The problem:
Replace "Privacybeleid" with "Privacyverklaring" in the listing lines from the one containing "Schrijf je in" down through the one containing "mensuels avantageux", both included, and reproduce only those lines with everything else unchanged. Leave the pictures out of your answer.

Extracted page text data

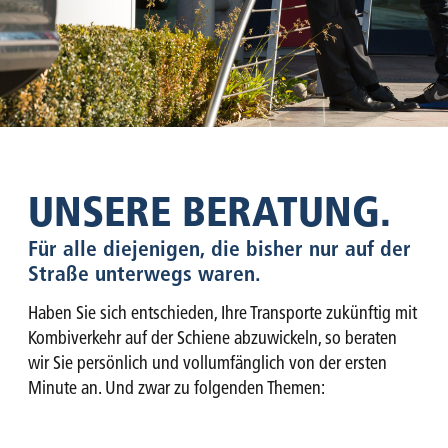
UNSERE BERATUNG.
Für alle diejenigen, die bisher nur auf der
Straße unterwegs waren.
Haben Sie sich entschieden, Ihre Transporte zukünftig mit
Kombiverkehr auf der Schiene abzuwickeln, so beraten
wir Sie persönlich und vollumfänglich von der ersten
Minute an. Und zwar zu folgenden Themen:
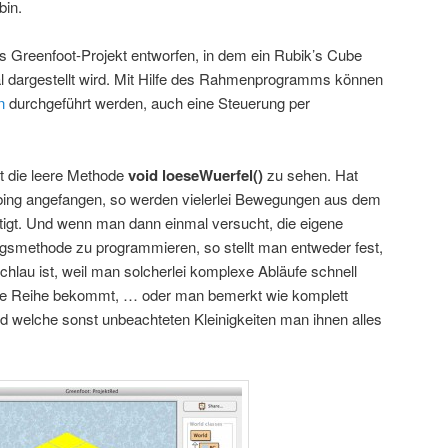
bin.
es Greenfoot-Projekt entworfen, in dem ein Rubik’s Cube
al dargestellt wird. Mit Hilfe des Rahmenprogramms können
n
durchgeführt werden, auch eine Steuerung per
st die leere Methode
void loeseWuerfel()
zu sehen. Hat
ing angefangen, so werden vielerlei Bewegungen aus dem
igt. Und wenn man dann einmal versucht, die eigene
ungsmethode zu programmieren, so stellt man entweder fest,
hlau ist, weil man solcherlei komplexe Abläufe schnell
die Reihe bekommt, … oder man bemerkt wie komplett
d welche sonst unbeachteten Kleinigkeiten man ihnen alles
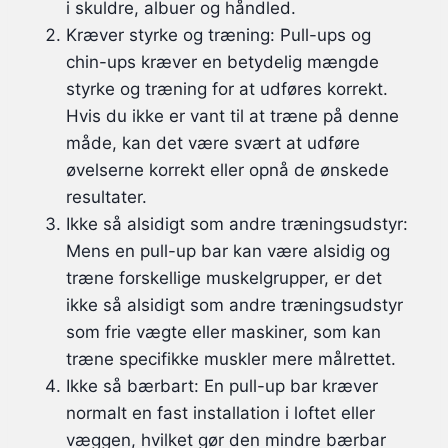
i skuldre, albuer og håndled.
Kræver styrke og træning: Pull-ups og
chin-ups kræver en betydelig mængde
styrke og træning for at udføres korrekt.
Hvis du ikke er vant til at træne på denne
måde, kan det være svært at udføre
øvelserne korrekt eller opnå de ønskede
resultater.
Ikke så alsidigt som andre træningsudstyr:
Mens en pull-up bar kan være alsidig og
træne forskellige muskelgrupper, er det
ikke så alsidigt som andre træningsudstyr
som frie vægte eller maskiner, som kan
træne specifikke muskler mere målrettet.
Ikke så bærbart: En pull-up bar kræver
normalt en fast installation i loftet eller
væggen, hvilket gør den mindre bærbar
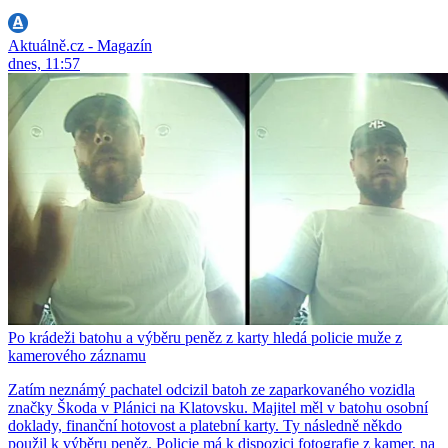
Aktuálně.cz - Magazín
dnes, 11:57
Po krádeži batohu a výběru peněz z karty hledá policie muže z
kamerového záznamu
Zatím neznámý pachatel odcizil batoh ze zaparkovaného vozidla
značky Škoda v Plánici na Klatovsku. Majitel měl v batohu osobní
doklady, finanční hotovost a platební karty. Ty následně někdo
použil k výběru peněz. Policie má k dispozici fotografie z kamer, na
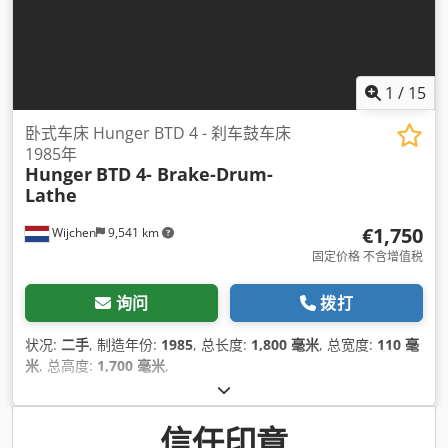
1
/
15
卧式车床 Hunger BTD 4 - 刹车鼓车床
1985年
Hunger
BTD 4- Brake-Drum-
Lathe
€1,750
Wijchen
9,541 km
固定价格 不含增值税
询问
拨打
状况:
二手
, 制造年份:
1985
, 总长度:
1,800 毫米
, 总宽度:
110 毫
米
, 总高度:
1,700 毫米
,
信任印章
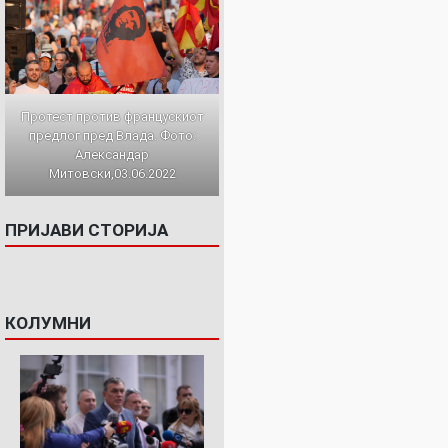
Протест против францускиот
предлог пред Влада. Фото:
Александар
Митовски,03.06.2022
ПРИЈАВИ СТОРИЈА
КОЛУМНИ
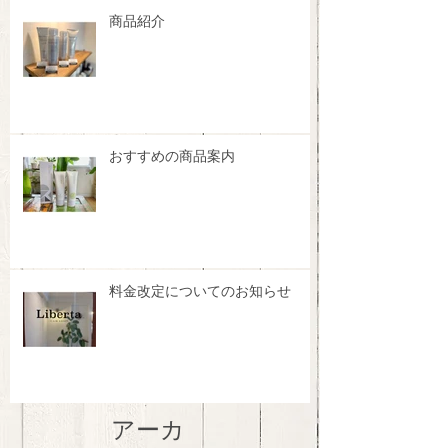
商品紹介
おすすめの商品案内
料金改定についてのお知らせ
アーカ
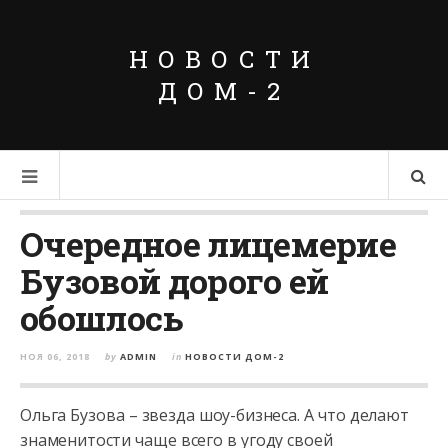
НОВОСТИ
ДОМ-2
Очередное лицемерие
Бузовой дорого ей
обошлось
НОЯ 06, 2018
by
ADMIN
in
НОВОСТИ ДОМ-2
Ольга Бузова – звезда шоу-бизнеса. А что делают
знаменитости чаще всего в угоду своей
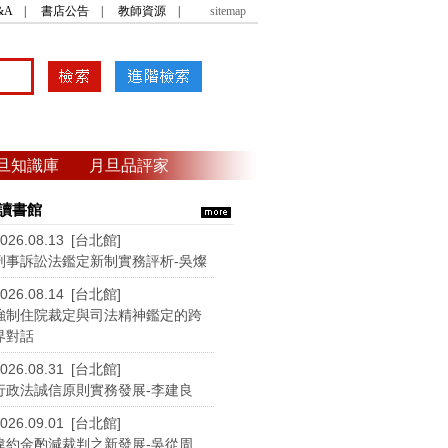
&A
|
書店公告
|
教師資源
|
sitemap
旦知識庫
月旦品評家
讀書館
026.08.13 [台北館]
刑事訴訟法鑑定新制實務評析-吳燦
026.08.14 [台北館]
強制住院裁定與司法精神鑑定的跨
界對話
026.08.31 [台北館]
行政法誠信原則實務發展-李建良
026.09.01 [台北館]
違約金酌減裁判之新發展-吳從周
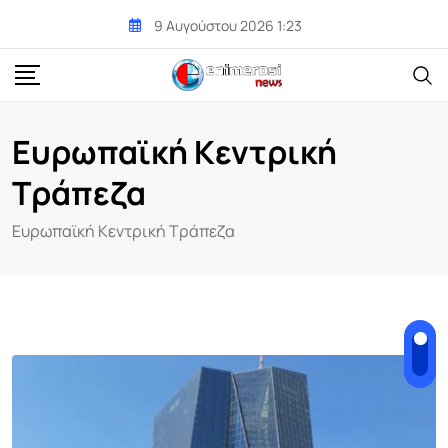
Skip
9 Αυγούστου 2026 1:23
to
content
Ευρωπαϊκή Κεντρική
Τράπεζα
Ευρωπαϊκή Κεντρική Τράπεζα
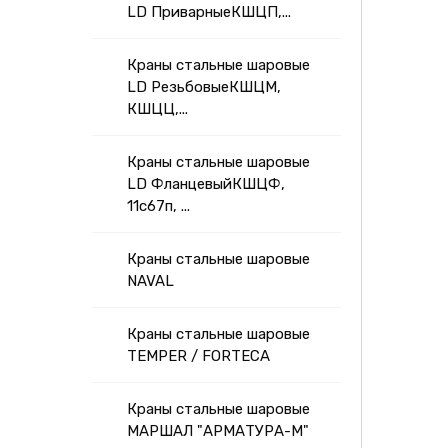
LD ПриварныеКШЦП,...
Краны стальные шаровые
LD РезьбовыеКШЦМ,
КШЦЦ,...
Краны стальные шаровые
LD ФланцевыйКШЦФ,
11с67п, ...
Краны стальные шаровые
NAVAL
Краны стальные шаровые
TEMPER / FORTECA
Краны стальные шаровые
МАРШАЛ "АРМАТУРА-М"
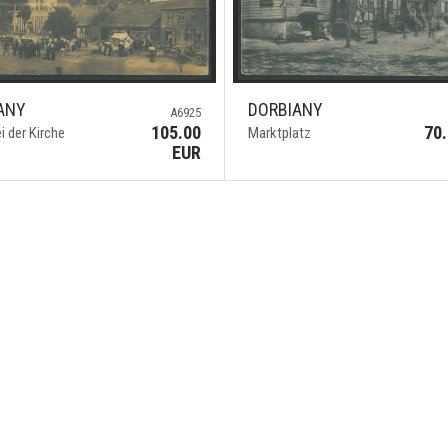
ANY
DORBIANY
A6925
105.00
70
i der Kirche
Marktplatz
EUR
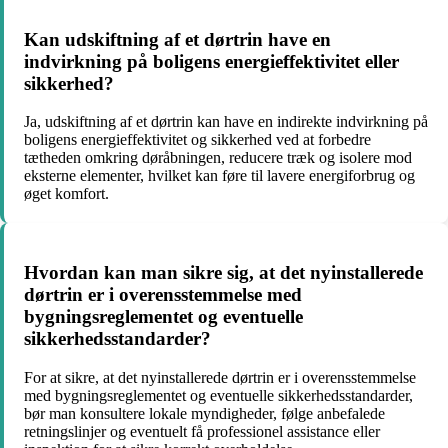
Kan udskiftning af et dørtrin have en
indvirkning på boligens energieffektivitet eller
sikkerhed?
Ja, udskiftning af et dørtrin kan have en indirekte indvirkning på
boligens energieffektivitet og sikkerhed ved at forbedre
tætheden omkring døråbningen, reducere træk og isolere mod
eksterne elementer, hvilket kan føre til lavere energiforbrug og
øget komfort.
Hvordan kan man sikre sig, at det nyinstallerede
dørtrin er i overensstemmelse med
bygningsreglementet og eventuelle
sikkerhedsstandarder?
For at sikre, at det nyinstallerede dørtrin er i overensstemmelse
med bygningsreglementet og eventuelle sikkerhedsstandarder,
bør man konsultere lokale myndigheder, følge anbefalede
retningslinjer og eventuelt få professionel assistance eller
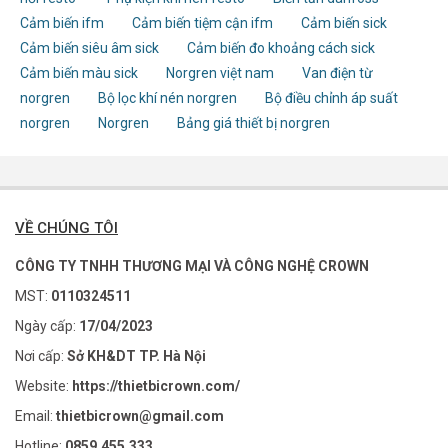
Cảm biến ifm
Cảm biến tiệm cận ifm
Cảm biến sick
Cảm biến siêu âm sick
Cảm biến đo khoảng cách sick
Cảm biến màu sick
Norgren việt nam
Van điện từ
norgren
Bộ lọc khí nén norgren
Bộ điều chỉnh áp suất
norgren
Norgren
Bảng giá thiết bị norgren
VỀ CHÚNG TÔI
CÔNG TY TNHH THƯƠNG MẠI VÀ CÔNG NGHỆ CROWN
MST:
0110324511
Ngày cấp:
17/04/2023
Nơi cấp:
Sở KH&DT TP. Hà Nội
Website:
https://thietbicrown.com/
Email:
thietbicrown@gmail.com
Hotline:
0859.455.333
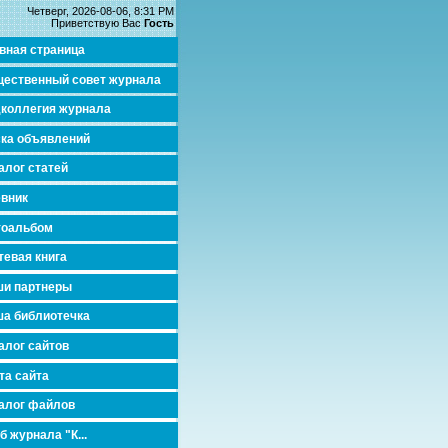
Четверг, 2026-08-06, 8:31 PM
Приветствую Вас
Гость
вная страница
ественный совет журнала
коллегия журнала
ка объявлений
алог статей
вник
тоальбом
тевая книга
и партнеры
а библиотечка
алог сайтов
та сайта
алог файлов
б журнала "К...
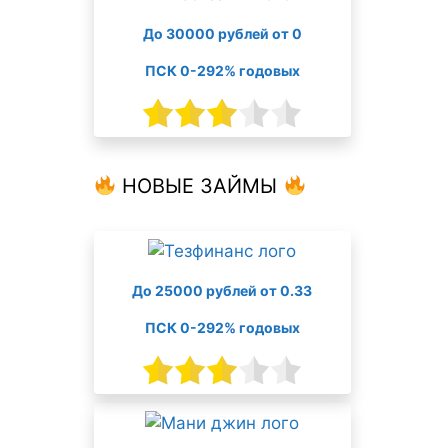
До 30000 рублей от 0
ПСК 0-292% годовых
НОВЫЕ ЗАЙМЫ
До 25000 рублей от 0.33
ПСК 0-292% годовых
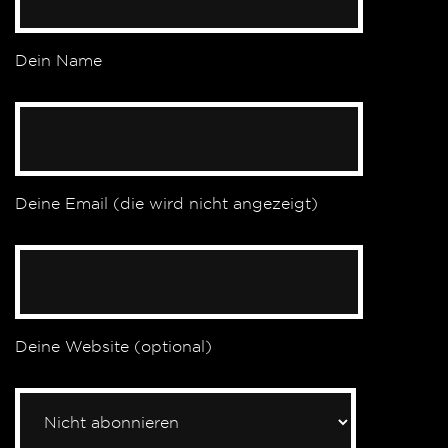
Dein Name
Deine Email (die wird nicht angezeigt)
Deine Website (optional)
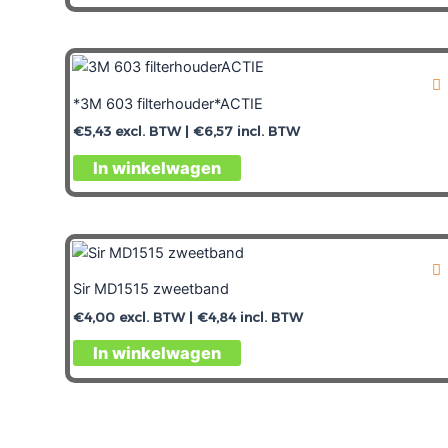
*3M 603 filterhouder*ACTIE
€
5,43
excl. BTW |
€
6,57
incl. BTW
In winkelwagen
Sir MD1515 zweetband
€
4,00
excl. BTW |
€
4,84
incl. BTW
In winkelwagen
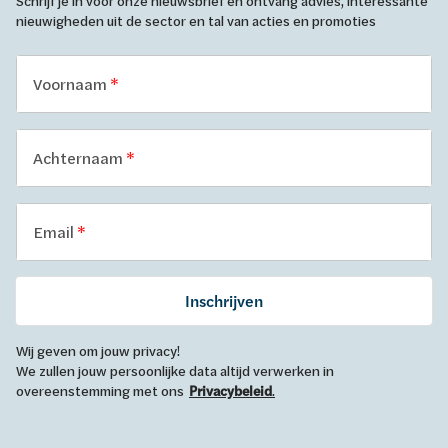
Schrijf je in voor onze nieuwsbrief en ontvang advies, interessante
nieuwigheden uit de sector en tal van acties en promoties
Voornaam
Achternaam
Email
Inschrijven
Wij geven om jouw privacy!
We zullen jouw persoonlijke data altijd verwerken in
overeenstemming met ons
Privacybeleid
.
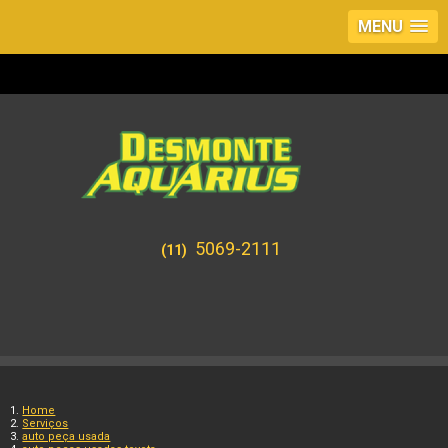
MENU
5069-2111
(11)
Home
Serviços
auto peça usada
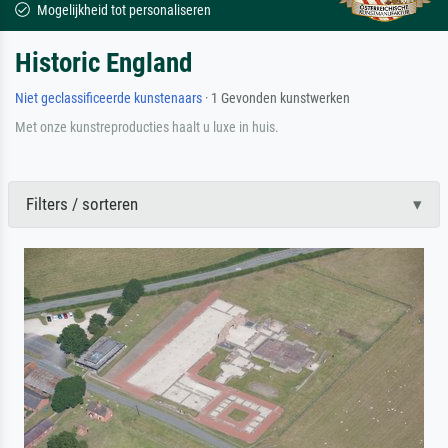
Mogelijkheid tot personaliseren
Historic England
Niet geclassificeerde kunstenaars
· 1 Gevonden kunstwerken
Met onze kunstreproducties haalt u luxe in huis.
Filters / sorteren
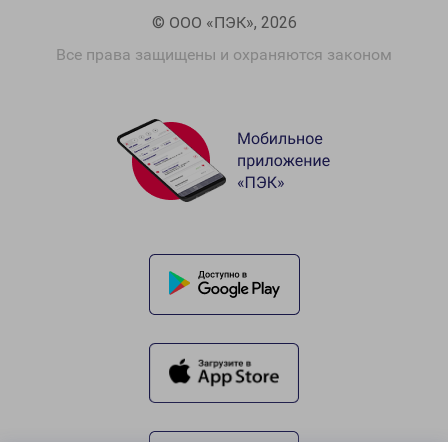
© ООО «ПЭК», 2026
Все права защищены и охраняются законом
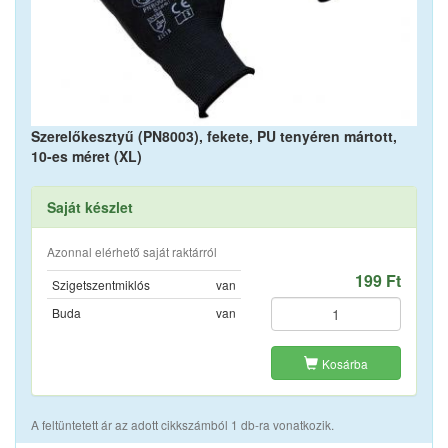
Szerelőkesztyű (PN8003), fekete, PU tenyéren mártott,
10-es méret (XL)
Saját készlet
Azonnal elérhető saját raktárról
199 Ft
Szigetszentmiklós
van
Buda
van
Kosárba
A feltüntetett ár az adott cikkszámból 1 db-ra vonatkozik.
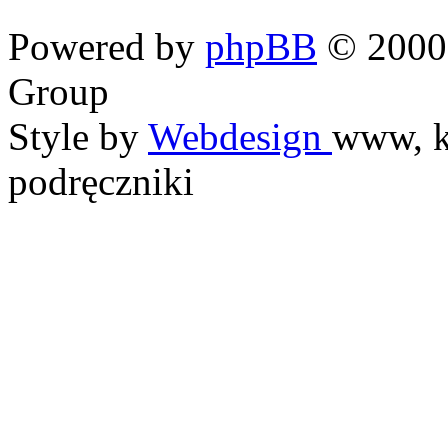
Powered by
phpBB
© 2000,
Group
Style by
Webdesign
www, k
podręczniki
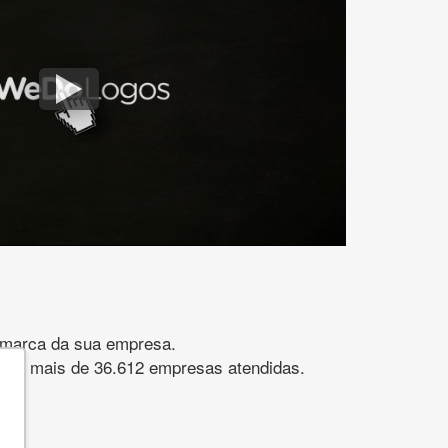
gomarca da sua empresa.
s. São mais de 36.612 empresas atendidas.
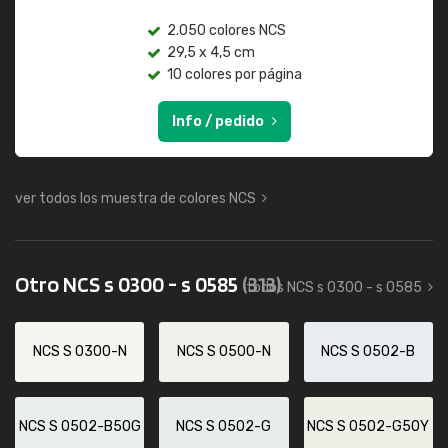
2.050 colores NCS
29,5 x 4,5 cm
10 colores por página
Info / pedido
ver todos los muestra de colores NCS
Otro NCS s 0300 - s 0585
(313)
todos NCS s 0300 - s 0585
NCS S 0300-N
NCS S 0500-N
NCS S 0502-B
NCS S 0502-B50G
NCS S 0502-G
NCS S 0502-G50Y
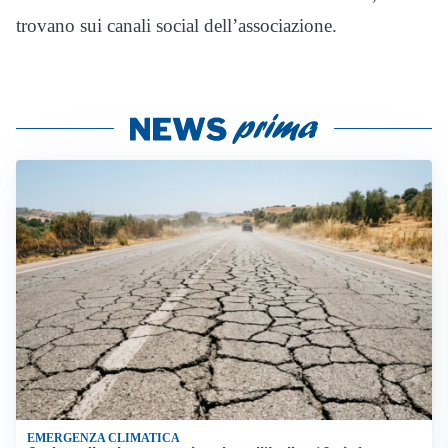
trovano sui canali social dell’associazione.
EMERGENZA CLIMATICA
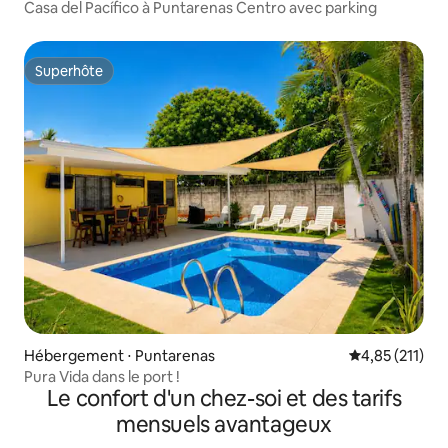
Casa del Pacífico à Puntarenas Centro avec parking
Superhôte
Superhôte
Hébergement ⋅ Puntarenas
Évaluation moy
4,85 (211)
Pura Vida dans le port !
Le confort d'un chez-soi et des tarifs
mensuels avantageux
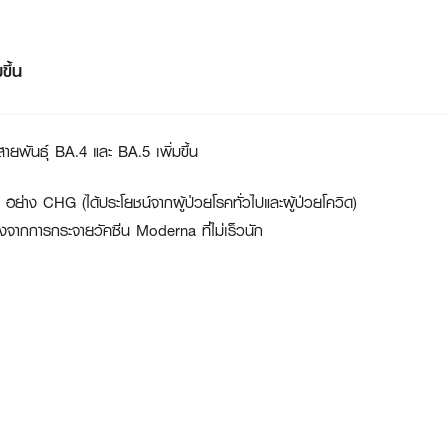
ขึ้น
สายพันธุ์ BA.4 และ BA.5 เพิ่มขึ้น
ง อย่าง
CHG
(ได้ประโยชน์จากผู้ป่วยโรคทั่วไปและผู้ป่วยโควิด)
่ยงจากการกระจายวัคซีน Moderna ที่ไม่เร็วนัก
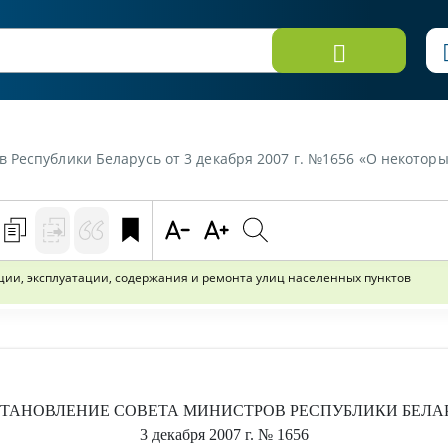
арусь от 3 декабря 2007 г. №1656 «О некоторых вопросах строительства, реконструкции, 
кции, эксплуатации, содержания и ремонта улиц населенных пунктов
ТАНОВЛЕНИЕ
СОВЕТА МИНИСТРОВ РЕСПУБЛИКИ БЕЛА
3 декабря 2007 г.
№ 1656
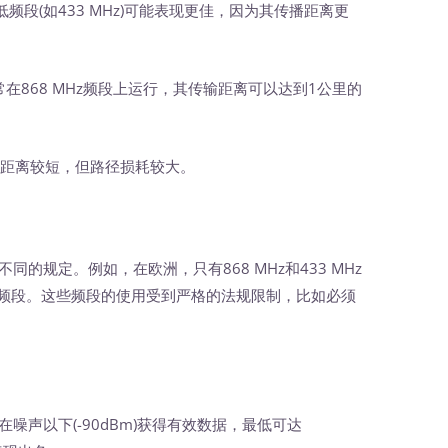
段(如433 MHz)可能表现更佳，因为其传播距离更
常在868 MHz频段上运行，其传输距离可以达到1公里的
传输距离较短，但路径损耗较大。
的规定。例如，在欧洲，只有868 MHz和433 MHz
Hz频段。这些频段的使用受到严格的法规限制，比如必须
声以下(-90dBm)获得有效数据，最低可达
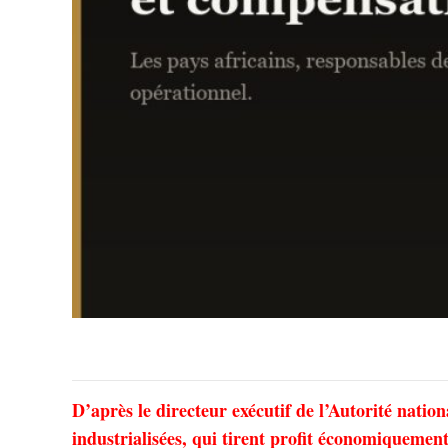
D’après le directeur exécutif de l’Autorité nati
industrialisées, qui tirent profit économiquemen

Written response:
Schrijf je in voor onze nieuwsbrief en ontvang advies, interessante
nieuwigheden uit de sector en tal van acties en promoties
Voornaam
Achternaam
Email
Inschrijven
Wij geven om jouw privacy!
We zullen jouw persoonlijke data altijd verwerken in
overeenstemming met ons
Privacyverklaring
.
MENU
5069-2111
(11)
Home
Serviços
auto peça usada
Mogelijkheid tot personaliseren
Historic England
Niet geclassificeerde kunstenaars
· 1 Gevonden kunstwerken
Met onze kunstreproducties haalt u luxe in huis.
Filters / sorteren
© ООО «ПЭК», 2026
Все права защищены и охраняются законом
Szerelőkesztyű (PN8003), fekete, PU tenyéren mártott,
10-es méret (XL)
Saját készlet
Azonnal elérhető saját raktárról
199 Ft
Szigetszentmiklós
van
Buda
van
Kosárba
A feltüntetett ár az adott cikkszámból 1 db-ra vonatkozik.
Powered by
phpBB
© 2000,
Group
Style by
Webdesign
www, k
podręczniki
gomarca da sua empresa.
s. São mais de 36.612 empresas atendidas.
2.050 colores NCS
29,5 x 4,5 cm
10 colores por página
Info / pedido
ver todos los muestra de colores NCS
Otro NCS s 0300 - s 0585
(313)
todos NCS s 0300 - s 0585
NCS S 0300-N
NCS S 0500-N
NCS S 0502-B
NCS S 0502-B50G
NCS S 0502-G
NCS S 0502-G50Y
trovano sui canali social dell’associazione.
EMERGENZA CLIMATICA
Casa del Pacífico à Puntarenas Centro avec parking
Superhôte
Superhôte
Hébergement ⋅ Puntarenas
Évaluation moy
4,85 (211)
Pura Vida dans le port !
Le confort d'un chez-soi et des tarifs
mensuels avantageux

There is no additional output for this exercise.